Lina no lo pensó mucho. Aquel febrero, acompañada de una amiga, fue a su cita con el tatuador y pidió que le plasmara debajo del ombligo: “Ernesto”. Era el regalo para su esposo por el Día de los Enamorados; de más está decir que a él le encantó.
Y pasaron uno, dos… cinco años de felicidad. No imaginó nunca que su relación terminaría de forma convulsa y, aún cuando Ernesto le pidiera el divorcio y ya tuviera otra relación, ella seguiría viendo su nombre cada vez que se desnudara frente al espejo.
Lo más penoso vino después, cuando conoció a Adrián. ¿Cómo explicarle que debajo de la ropa llevaba aquel apelativo, fruto de un afecto que un día pensó sería eterno? Él, aunque no dejó de sentir celos, al final lo entendió; pero Lina solo tiene un deseo, desprenderse de esa marca que califica como producto de su inmadurez.
A pesar de que algunas personas todavía sufren prejuicios hacia las personas tatuadas, tal práctica con fines estéticos resulta cada vez más común. Modificar el color de la piel al plasmar un dibujo o texto mediante agujas estériles que inyectan tinta o pigmentos bajo la epidermis, constituye opción para lucir imágenes con un especial significado emocional, símbolos políticos y religiosos o el nombre de seres queridos: padres, hijos, pareja.

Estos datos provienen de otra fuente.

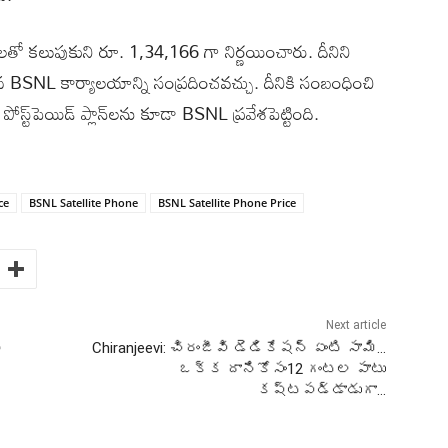
లతో కలుపుకుని రూ. 1,34,166 గా నిర్ణయించారు. దీనిని
BSNL కార్యాలయాన్ని సంప్రదించవచ్చు. దీనికి సంబంధించి
్ట్‌పెయిడ్ ప్లాన్‌లను కూడా BSNL ప్రవేశపెట్టింది.
ce
BSNL Satellite Phone
BSNL Satellite Phone Price
Next article
ి
Chiranjeevi: చిరంజీవి డెడికేషన్ ఏంటి సామి…
ఒక్క దానికోసం12 గంటల పాటు
కష్టపడ్డాడుగా…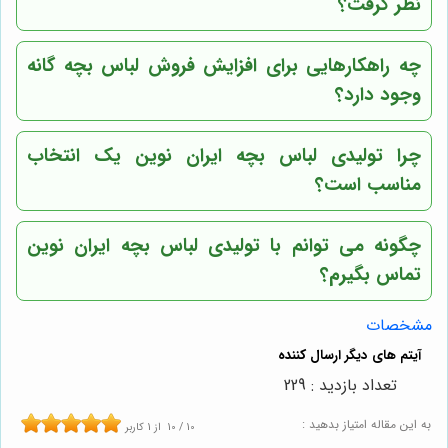
نظر گرفت؟
چه راهکارهایی برای افزایش فروش لباس بچه گانه
وجود دارد؟
چرا تولیدی لباس بچه ایران نوین یک انتخاب
مناسب است؟
چگونه می توانم با تولیدی لباس بچه ایران نوین
تماس بگیرم؟
مشخصات
تعداد بازدید : 229
به این مقاله امتیاز بدهید :
10
/
10
از
1
کاربر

El tatuaje (la palabra se deriva del samoano tátau: marcar o golpear dos veces) es casi tan antiguo como la propia civilización humana. Desde su aparición tuvo connotaciones disímiles en varias culturas; permitía a las tribus diferenciarse entre sí, servía para asustar al enemigo, marcar el paso hacia la adultez, indicar el grado de rango o respeto dentro de la comunidad, adorar a los dioses y conmemorar a los caídos en batalla. Así como se le asignaban funciones rituales, protectoras, mágicas, y hasta fines terapéuticos (semejantes a la acupuntura), en otros casos se usó para señalar de por vida a prisioneros o seres estigmatizados en sus sociedades.
Ahora -cuando ha dejado de ser tabú, se le considera un arte e incluso se le dedican varios museos- la principal interrogante a que debe someterse quien considere lucir uno, estriba en si resulta un capricho o una decisión para toda la vida; pues cuando se halla a la vista funciona casi como una prenda de vestir y complementa la información que se brinda sobre la propia individualidad.
Por eso debe pensarse bien en qué parte del cuerpo se plasmará, cómo lucirá esa zona con el paso de los años, si en el futuro tendrá igual importancia y no interferirá en trabajos o relaciones interpersonales.
Asimismo, qué experiencia tiene el tatuador, cuáles son las condiciones higiénicas del lugar y las posibles complicaciones, por muy remotas que puedan parecer. Se desaconseja su realización en embarazadas, pacientes con diabetes, antecedentes de cicatriz queloide, trastornos de la coagulación, insuficiencia renal o enfermedades cardíacas congénitas; ya que las consecuencias de infecciones o alergias se acrecentarían.
Varias estudios confirman que un por ciento muy elevado de quienes se tatúan se arrepiente en algún momento de su vida. En la actualidad, la remoción por láser elimina el tatuaje de forma progresiva. Este fracciona las partículas y las altera químicamente, lo cual posibilita su reabsorción por el organismo; tras cada sesión, el pigmento se debilita. No obstante, deviene tratamiento trabajoso y largo.
Antes de modificar la piel, bien vale acudir a las herramientas que brinda la ciencia; entre ellas muchísimos artículos y la opinión especializada de los dermatólogos. No es de sabios exponer la salud en pos de la moda o el deseo de cambiar la apariencia. Ninguna precaución sobra para que tatuarse sea una elección responsable.